Through the course of their relationship, Kistler repeatedly talked with MD about sexual subjects and requested that she engage in sexual acts in front of her "webcam." When she engaged in these acts, Kistler was able to view and record them, which he did on several occasions. In an effort to ensure MD continued her contact with "Trevor", even over her mother's forbiddance, Kistler told MD that another girl he chatted with online had killed herself because he cut off contact with her due to MD's jealously. After hearing this information, MD was overcome by guilt and attempted to commit suicide. Her suicide attempt ultimately led to the involvement of law enforcement, which then led to Kistler's identification and prosecution.
During a search of his residence, law enforcement seized various computer media containing sexually explicit images of minors about which Kistler made statements, indicating that he knew exactly what he was doing, knew that "[m]inors are taboo", and then told agents that, "I've always been a collector." He gave agents detailed information about the software he used to view and record the webcam videos, which did not alert the person with whom he was sharing a connection. The defendant also described his use of software designed to simulate reciprocal webcam video. In this case, Kistler used the software to stream video of a 15-year-old boy to his victims and claimed it was "Trevor." He did this for the purpose of deceiving those minors with whom he was chatting.

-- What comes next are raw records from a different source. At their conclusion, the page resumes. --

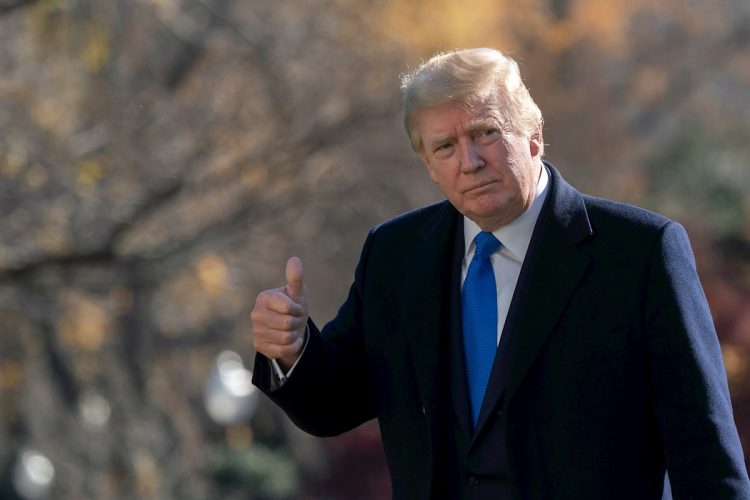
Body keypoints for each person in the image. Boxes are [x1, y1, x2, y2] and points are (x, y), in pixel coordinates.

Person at [250, 48, 750, 499]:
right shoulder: (395, 254)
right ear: (427, 163)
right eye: (444, 147)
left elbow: (704, 452)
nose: (469, 161)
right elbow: (334, 404)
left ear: (533, 134)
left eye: (486, 132)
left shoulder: (640, 251)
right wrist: (293, 351)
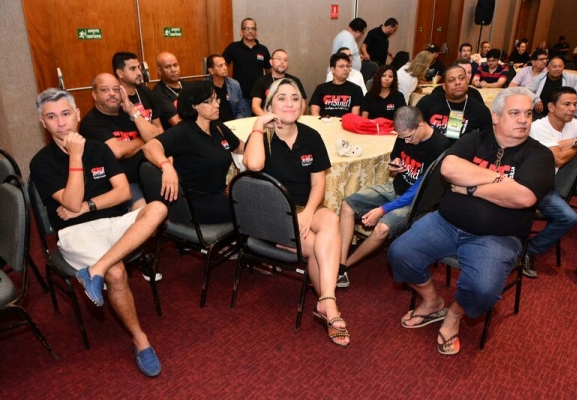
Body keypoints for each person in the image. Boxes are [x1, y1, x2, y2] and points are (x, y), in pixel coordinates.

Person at [389, 87, 555, 355]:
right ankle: (432, 301)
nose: (523, 119)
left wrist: (470, 188)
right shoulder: (476, 139)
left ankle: (454, 315)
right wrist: (501, 180)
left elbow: (523, 197)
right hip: (445, 223)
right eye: (514, 113)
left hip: (498, 237)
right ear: (496, 116)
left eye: (527, 113)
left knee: (482, 289)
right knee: (399, 253)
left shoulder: (539, 155)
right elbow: (449, 168)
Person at [30, 87, 167, 376]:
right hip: (75, 233)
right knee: (116, 273)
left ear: (77, 115)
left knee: (157, 208)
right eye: (52, 117)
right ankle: (140, 339)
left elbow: (122, 193)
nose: (61, 123)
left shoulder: (100, 149)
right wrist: (75, 157)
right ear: (43, 122)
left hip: (112, 222)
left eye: (66, 114)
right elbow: (69, 203)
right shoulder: (41, 162)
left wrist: (87, 205)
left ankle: (96, 270)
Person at [244, 78, 350, 347]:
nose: (290, 103)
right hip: (272, 217)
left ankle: (326, 301)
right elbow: (253, 164)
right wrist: (259, 124)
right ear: (270, 105)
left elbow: (318, 184)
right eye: (281, 98)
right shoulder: (261, 137)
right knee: (318, 247)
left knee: (331, 220)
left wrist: (307, 213)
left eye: (295, 98)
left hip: (304, 208)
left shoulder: (311, 136)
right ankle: (330, 307)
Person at [338, 106, 450, 287]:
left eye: (409, 137)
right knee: (347, 204)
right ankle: (340, 265)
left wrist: (382, 209)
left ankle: (346, 266)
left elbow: (417, 190)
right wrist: (395, 163)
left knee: (381, 228)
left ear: (421, 126)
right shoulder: (404, 135)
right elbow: (395, 157)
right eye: (402, 137)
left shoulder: (440, 146)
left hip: (415, 200)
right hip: (395, 186)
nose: (406, 141)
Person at [523, 86, 577, 278]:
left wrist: (576, 142)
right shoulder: (539, 128)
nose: (573, 109)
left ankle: (529, 250)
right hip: (528, 184)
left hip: (547, 187)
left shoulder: (574, 124)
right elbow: (559, 159)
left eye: (574, 104)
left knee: (569, 218)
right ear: (551, 107)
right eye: (566, 104)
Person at [143, 80, 245, 224]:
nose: (217, 105)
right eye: (209, 102)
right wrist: (166, 166)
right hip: (193, 201)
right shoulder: (184, 131)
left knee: (254, 200)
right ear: (193, 106)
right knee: (249, 209)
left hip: (219, 194)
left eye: (216, 99)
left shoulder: (218, 127)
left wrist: (262, 132)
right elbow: (149, 147)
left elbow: (241, 147)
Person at [80, 73, 160, 211]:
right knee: (147, 213)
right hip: (119, 184)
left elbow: (155, 136)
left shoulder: (128, 113)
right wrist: (142, 140)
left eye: (116, 89)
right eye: (105, 90)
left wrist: (132, 110)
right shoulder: (91, 122)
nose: (112, 93)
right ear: (94, 95)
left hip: (148, 174)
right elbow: (117, 151)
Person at [417, 65, 493, 140]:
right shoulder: (428, 102)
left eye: (461, 78)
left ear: (467, 81)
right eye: (451, 80)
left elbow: (487, 141)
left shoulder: (481, 111)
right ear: (444, 86)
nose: (457, 82)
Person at [222, 18, 271, 112]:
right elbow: (221, 65)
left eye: (253, 28)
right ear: (241, 31)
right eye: (247, 28)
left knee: (261, 120)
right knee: (244, 120)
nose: (250, 31)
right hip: (240, 97)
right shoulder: (233, 47)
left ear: (256, 31)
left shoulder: (263, 49)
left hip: (259, 97)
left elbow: (269, 70)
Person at [112, 52, 164, 132]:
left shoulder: (146, 92)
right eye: (133, 69)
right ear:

During the sentencing hearing, evidence revealed that Kistler also had conversations over the Internet and via webcam with several other minor females across the country, between the ages of 12 and 15. Kistler also convinced these minors to engage in sexually explicit acts in front of their "webcams" and recorded these acts without their knowledge. The case was prosecuted by Assistant United States Attorney Greg Nyhus and Trial Attorney Steve Grocki of the Department of Justice.